Let's assume the final temperature of the solution is T.
Thus, the temperature change is ΔT = (T - 25.0 °C).
Substitute these values into the equation:
Heat Change = (125 g) * (4.18 J/g °C) * (T - 25.0 °C)
3. Equate the heat changes:
Since there is no heat loss or gain to the surroundings, the heat released by the dissolution of CaCl2 is equal to the heat absorbed by the water:
(11.0 g / 110.98 g/mol) * (-81.5 kJ/mol) = (125 g) * (4.18 J/g °C) * (T - 25.0 °C)
4. Solve for T:
Convert the units to be consistent:
(11.0 g / 110.98 g/mol) * (-81.5 kJ/mol) = (125 g) * (4.18 J/g °C) * (T - 25.0 °C)

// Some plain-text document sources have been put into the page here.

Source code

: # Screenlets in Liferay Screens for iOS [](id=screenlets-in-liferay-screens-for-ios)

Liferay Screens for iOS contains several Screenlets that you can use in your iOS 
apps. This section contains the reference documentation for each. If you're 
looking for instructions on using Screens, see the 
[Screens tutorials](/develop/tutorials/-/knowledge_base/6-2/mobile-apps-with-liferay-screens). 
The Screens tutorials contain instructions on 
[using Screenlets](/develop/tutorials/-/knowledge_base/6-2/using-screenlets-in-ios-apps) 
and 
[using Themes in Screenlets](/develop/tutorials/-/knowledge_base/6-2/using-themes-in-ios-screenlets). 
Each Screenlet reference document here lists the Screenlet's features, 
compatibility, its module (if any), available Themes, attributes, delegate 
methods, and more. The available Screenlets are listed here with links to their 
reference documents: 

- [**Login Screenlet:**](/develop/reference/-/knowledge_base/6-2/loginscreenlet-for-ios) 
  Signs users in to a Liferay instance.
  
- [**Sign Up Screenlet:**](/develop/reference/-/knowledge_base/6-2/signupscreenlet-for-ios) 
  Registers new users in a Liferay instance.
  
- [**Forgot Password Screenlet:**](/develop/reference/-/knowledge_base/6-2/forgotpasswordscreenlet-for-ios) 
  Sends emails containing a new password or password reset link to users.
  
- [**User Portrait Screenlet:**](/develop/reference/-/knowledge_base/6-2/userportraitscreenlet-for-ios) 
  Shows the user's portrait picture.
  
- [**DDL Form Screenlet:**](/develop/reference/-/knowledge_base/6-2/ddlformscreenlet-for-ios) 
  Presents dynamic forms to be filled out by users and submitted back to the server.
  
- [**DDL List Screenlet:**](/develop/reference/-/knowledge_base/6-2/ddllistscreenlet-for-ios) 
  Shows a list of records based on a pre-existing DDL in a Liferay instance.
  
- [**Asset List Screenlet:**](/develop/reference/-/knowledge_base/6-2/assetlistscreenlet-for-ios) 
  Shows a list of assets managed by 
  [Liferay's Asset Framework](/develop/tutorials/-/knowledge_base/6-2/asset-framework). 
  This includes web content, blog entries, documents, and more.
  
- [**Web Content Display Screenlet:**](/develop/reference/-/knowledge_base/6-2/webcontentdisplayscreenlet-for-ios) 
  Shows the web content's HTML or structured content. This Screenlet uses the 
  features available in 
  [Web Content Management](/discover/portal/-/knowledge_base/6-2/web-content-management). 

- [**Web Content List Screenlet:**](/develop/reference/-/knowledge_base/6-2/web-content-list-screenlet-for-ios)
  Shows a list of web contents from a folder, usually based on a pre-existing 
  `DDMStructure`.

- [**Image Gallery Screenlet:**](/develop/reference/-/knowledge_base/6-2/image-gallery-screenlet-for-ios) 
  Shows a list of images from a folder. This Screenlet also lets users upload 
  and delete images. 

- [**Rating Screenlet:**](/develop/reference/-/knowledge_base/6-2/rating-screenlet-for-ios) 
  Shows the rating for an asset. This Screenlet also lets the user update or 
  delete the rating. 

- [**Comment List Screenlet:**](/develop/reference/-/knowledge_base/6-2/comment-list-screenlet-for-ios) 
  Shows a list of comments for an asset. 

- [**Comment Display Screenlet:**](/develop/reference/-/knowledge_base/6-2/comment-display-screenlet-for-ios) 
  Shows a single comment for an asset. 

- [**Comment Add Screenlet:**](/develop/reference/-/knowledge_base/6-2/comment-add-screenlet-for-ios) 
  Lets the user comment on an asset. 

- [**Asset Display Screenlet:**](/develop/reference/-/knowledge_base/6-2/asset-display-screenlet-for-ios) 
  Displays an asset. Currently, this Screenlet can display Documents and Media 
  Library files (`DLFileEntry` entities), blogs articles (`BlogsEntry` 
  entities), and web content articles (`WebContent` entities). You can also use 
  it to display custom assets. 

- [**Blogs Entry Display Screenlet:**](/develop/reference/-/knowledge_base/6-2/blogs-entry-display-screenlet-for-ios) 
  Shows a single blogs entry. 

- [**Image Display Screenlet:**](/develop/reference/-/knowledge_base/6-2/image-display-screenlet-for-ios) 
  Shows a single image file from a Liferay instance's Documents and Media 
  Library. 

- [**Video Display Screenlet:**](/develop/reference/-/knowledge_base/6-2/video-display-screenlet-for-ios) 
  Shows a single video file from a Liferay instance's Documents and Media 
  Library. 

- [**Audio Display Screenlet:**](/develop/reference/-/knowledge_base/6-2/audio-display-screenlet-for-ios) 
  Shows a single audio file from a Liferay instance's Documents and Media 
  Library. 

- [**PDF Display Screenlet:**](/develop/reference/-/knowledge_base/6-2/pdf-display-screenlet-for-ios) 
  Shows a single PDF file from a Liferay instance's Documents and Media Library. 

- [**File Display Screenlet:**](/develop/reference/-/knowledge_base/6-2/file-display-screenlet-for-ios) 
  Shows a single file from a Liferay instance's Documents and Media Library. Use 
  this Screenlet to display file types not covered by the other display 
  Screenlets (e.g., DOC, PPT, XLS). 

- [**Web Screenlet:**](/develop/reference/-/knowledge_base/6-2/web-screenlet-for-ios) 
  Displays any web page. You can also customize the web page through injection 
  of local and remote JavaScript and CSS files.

(-9.88 kJ) = (125 g) * (4.18 J/g °C) * (T - 25.0 °C)
Simplifying:
-9.88 kJ = 523.75 J/°C * (T - 25.0 °C)
Divide both sides by 523.75 J/°C:
-9.88 kJ / 523.75 J/°C = T - 25.0 °C
Solve for T:
T - 25.0 °C = -9.88 kJ / 523.75 J/°C
T - 25.0 °C = -0.01885 °C
Add 25.0 °C to both sides:
T = -0.01885 °C + 25.0 °C
T = 24.98 °C
So, the final temperature of the solution assuming no heat loss to the surroundings is approximately 24.98 °C.